---------- TASK INPUT ----------
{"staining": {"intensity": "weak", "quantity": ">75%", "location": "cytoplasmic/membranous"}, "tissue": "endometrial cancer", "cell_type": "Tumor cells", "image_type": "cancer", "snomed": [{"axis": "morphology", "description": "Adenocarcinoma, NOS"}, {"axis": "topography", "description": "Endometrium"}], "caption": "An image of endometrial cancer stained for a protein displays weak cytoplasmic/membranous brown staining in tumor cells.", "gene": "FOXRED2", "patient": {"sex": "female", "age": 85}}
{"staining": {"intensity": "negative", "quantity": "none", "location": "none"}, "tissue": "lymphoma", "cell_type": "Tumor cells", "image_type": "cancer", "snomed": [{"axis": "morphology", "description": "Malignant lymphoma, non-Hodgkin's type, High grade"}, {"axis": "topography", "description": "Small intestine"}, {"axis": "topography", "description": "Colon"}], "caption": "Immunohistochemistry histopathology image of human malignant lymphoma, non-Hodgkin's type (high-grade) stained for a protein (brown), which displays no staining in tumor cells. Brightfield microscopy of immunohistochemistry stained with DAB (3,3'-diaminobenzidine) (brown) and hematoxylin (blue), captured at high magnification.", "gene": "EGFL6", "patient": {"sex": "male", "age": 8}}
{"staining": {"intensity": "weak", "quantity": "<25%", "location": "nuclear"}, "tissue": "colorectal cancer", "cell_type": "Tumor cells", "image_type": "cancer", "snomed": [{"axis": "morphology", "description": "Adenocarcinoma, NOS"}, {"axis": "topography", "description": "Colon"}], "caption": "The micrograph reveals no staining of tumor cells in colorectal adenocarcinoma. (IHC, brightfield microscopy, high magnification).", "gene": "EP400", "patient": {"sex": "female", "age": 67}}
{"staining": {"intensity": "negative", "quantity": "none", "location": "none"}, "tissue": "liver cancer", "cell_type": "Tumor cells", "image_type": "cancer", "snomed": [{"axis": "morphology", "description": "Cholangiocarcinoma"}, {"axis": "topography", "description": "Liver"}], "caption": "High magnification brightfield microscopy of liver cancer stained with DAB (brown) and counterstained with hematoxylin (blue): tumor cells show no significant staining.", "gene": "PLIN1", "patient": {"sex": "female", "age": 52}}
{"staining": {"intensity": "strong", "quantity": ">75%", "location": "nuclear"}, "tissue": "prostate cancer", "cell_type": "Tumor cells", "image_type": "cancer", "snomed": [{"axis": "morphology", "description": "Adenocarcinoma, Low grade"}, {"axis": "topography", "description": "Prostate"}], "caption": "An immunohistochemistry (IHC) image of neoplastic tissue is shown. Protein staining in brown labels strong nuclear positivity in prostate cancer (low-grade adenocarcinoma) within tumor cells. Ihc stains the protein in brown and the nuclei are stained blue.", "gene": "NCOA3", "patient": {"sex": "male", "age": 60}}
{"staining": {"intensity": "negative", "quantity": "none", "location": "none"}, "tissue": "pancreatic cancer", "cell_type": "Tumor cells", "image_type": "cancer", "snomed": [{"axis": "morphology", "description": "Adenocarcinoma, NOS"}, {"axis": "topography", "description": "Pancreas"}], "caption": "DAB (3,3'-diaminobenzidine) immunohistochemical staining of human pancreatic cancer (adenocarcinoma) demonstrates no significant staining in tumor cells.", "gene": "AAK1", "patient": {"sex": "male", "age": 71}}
----------
### TASK DIRECTIONS
The entries above are to be retyped exactly, with nothing left out.

### ANSWER TO THE EXERCISE
{"staining": {"intensity": "weak", "quantity": ">75%", "location": "cytoplasmic/membranous"}, "tissue": "endometrial cancer", "cell_type": "Tumor cells", "image_type": "cancer", "snomed": [{"axis": "morphology", "description": "Adenocarcinoma, NOS"}, {"axis": "topography", "description": "Endometrium"}], "caption": "An image of endometrial cancer stained for a protein displays weak cytoplasmic/membranous brown staining in tumor cells.", "gene": "FOXRED2", "patient": {"sex": "female", "age": 85}}
{"staining": {"intensity": "negative", "quantity": "none", "location": "none"}, "tissue": "lymphoma", "cell_type": "Tumor cells", "image_type": "cancer", "snomed": [{"axis": "morphology", "description": "Malignant lymphoma, non-Hodgkin's type, High grade"}, {"axis": "topography", "description": "Small intestine"}, {"axis": "topography", "description": "Colon"}], "caption": "Immunohistochemistry histopathology image of human malignant lymphoma, non-Hodgkin's type (high-grade) stained for a protein (brown), which displays no staining in tumor cells. Brightfield microscopy of immunohistochemistry stained with DAB (3,3'-diaminobenzidine) (brown) and hematoxylin (blue), captured at high magnification.", "gene": "EGFL6", "patient": {"sex": "male", "age": 8}}
{"staining": {"intensity": "weak", "quantity": "<25%", "location": "nuclear"}, "tissue": "colorectal cancer", "cell_type": "Tumor cells", "image_type": "cancer", "snomed": [{"axis": "morphology", "description": "Adenocarcinoma, NOS"}, {"axis": "topography", "description": "Colon"}], "caption": "The micrograph reveals no staining of tumor cells in colorectal adenocarcinoma. (IHC, brightfield microscopy, high magnification).", "gene": "EP400", "patient": {"sex": "female", "age": 67}}
{"staining": {"intensity": "negative", "quantity": "none", "location": "none"}, "tissue": "liver cancer", "cell_type": "Tumor cells", "image_type": "cancer", "snomed": [{"axis": "morphology", "description": "Cholangiocarcinoma"}, {"axis": "topography", "description": "Liver"}], "caption": "High magnification brightfield microscopy of liver cancer stained with DAB (brown) and counterstained with hematoxylin (blue): tumor cells show no significant staining.", "gene": "PLIN1", "patient": {"sex": "female", "age": 52}}
{"staining": {"intensity": "strong", "quantity": ">75%", "location": "nuclear"}, "tissue": "prostate cancer", "cell_type": "Tumor cells", "image_type": "cancer", "snomed": [{"axis": "morphology", "description": "Adenocarcinoma, Low grade"}, {"axis": "topography", "description": "Prostate"}], "caption": "An immunohistochemistry (IHC) image of neoplastic tissue is shown. Protein staining in brown labels strong nuclear positivity in prostate cancer (low-grade adenocarcinoma) within tumor cells. Ihc stains the protein in brown and the nuclei are stained blue.", "gene": "NCOA3", "patient": {"sex": "male", "age": 60}}
{"staining": {"intensity": "negative", "quantity": "none", "location": "none"}, "tissue": "pancreatic cancer", "cell_type": "Tumor cells", "image_type": "cancer", "snomed": [{"axis": "morphology", "description": "Adenocarcinoma, NOS"}, {"axis": "topography", "description": "Pancreas"}], "caption": "DAB (3,3'-diaminobenzidine) immunohistochemical staining of human pancreatic cancer (adenocarcinoma) demonstrates no significant staining in tumor cells.", "gene": "AAK1", "patient": {"sex": "male", "age": 71}}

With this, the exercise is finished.